§ Brief
Only the pictures are to be omitted; every entry beneath should otherwise be duplicated exactly.

§ Input records

################

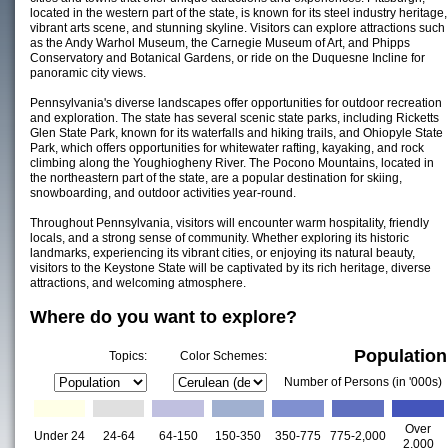
located in the western part of the state, is known for its steel industry heritage,
vibrant arts scene, and stunning skyline. Visitors can explore attractions such
as the Andy Warhol Museum, the Carnegie Museum of Art, and Phipps
Conservatory and Botanical Gardens, or ride on the Duquesne Incline for
panoramic city views.
Pennsylvania's diverse landscapes offer opportunities for outdoor recreation
and exploration. The state has several scenic state parks, including Ricketts
Glen State Park, known for its waterfalls and hiking trails, and Ohiopyle State
Park, which offers opportunities for whitewater rafting, kayaking, and rock
climbing along the Youghiogheny River. The Pocono Mountains, located in
the northeastern part of the state, are a popular destination for skiing,
snowboarding, and outdoor activities year-round.
Throughout Pennsylvania, visitors will encounter warm hospitality, friendly
locals, and a strong sense of community. Whether exploring its historic
landmarks, experiencing its vibrant cities, or enjoying its natural beauty,
visitors to the Keystone State will be captivated by its rich heritage, diverse
attractions, and welcoming atmosphere.
Where do you want to explore?
Population
Topics:
Color Schemes:
Number of Persons (in '000s)
Over
Under 24
24-64
64-150
150-350
350-775
775-2,000
2,000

################

§ Response to this task
located in the western part of the state, is known for its steel industry heritage,
vibrant arts scene, and stunning skyline. Visitors can explore attractions such
as the Andy Warhol Museum, the Carnegie Museum of Art, and Phipps
Conservatory and Botanical Gardens, or ride on the Duquesne Incline for
panoramic city views.
Pennsylvania's diverse landscapes offer opportunities for outdoor recreation
and exploration. The state has several scenic state parks, including Ricketts
Glen State Park, known for its waterfalls and hiking trails, and Ohiopyle State
Park, which offers opportunities for whitewater rafting, kayaking, and rock
climbing along the Youghiogheny River. The Pocono Mountains, located in
the northeastern part of the state, are a popular destination for skiing,
snowboarding, and outdoor activities year-round.
Throughout Pennsylvania, visitors will encounter warm hospitality, friendly
locals, and a strong sense of community. Whether exploring its historic
landmarks, experiencing its vibrant cities, or enjoying its natural beauty,
visitors to the Keystone State will be captivated by its rich heritage, diverse
attractions, and welcoming atmosphere.
Where do you want to explore?
Population
Topics:
Color Schemes:
Number of Persons (in '000s)
Over
Under 24
24-64
64-150
150-350
350-775
775-2,000
2,000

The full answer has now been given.